Problem details: Copy every line of the items below word for word.

Records:
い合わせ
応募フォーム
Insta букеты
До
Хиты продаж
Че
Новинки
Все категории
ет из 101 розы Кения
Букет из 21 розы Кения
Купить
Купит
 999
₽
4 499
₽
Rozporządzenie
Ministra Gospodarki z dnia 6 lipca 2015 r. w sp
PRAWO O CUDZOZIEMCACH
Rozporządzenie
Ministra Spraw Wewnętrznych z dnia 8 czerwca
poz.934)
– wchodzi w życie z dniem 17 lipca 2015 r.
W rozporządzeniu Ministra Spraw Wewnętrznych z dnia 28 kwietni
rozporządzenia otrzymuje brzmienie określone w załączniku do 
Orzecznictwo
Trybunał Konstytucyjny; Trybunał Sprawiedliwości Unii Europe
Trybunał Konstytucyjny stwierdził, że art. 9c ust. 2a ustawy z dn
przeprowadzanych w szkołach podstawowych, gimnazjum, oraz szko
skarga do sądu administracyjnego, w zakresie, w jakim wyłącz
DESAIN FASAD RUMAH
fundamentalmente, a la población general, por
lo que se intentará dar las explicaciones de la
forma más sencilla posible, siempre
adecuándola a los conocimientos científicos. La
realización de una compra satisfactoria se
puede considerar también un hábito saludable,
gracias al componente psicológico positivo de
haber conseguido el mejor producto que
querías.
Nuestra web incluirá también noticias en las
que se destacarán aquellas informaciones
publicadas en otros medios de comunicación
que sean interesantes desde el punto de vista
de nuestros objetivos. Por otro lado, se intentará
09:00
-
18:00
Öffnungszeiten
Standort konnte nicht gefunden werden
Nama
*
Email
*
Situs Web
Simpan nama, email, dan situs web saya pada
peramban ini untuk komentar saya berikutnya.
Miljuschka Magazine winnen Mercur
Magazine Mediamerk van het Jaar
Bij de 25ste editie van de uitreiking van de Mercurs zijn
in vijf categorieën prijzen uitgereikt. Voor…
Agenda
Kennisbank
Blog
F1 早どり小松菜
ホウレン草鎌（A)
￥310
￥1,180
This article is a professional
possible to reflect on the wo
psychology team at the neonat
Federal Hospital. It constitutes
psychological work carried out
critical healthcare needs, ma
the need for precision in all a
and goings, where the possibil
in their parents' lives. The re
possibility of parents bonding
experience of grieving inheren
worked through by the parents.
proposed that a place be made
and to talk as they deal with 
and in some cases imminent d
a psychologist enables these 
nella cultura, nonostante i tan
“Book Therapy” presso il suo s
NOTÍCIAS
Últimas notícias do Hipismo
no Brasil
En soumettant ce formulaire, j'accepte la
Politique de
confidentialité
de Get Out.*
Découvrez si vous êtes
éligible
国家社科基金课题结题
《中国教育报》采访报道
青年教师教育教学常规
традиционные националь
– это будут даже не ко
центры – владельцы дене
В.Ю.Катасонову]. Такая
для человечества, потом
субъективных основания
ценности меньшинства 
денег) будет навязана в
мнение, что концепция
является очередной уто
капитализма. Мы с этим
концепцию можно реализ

Written answer:
い合わせ
応募フォーム
Insta букеты
До
Хиты продаж
Че
Новинки
Все категории
ет из 101 розы Кения
Букет из 21 розы Кения
Купить
Купит
 999
₽
4 499
₽
Rozporządzenie
Ministra Gospodarki z dnia 6 lipca 2015 r. w sp
PRAWO O CUDZOZIEMCACH
Rozporządzenie
Ministra Spraw Wewnętrznych z dnia 8 czerwca
poz.934)
– wchodzi w życie z dniem 17 lipca 2015 r.
W rozporządzeniu Ministra Spraw Wewnętrznych z dnia 28 kwietni
rozporządzenia otrzymuje brzmienie określone w załączniku do 
Orzecznictwo
Trybunał Konstytucyjny; Trybunał Sprawiedliwości Unii Europe
Trybunał Konstytucyjny stwierdził, że art. 9c ust. 2a ustawy z dn
przeprowadzanych w szkołach podstawowych, gimnazjum, oraz szko
skarga do sądu administracyjnego, w zakresie, w jakim wyłącz
DESAIN FASAD RUMAH
fundamentalmente, a la población general, por
lo que se intentará dar las explicaciones de la
forma más sencilla posible, siempre
adecuándola a los conocimientos científicos. La
realización de una compra satisfactoria se
puede considerar también un hábito saludable,
gracias al componente psicológico positivo de
haber conseguido el mejor producto que
querías.
Nuestra web incluirá también noticias en las
que se destacarán aquellas informaciones
publicadas en otros medios de comunicación
que sean interesantes desde el punto de vista
de nuestros objetivos. Por otro lado, se intentará
09:00
-
18:00
Öffnungszeiten
Standort konnte nicht gefunden werden
Nama
*
Email
*
Situs Web
Simpan nama, email, dan situs web saya pada
peramban ini untuk komentar saya berikutnya.
Miljuschka Magazine winnen Mercur
Magazine Mediamerk van het Jaar
Bij de 25ste editie van de uitreiking van de Mercurs zijn
in vijf categorieën prijzen uitgereikt. Voor…
Agenda
Kennisbank
Blog
F1 早どり小松菜
ホウレン草鎌（A)
￥310
￥1,180
This article is a professional
possible to reflect on the wo
psychology team at the neonat
Federal Hospital. It constitutes
psychological work carried out
critical healthcare needs, ma
the need for precision in all a
and goings, where the possibil
in their parents' lives. The re
possibility of parents bonding
experience of grieving inheren
worked through by the parents.
proposed that a place be made
and to talk as they deal with 
and in some cases imminent d
a psychologist enables these 
nella cultura, nonostante i tan
“Book Therapy” presso il suo s
NOTÍCIAS
Últimas notícias do Hipismo
no Brasil
En soumettant ce formulaire, j'accepte la
Politique de
confidentialité
de Get Out.*
Découvrez si vous êtes
éligible
国家社科基金课题结题
《中国教育报》采访报道
青年教师教育教学常规
традиционные националь
– это будут даже не ко
центры – владельцы дене
В.Ю.Катасонову]. Такая
для человечества, потом
субъективных основания
ценности меньшинства 
денег) будет навязана в
мнение, что концепция
является очередной уто
капитализма. Мы с этим
концепцию можно реализ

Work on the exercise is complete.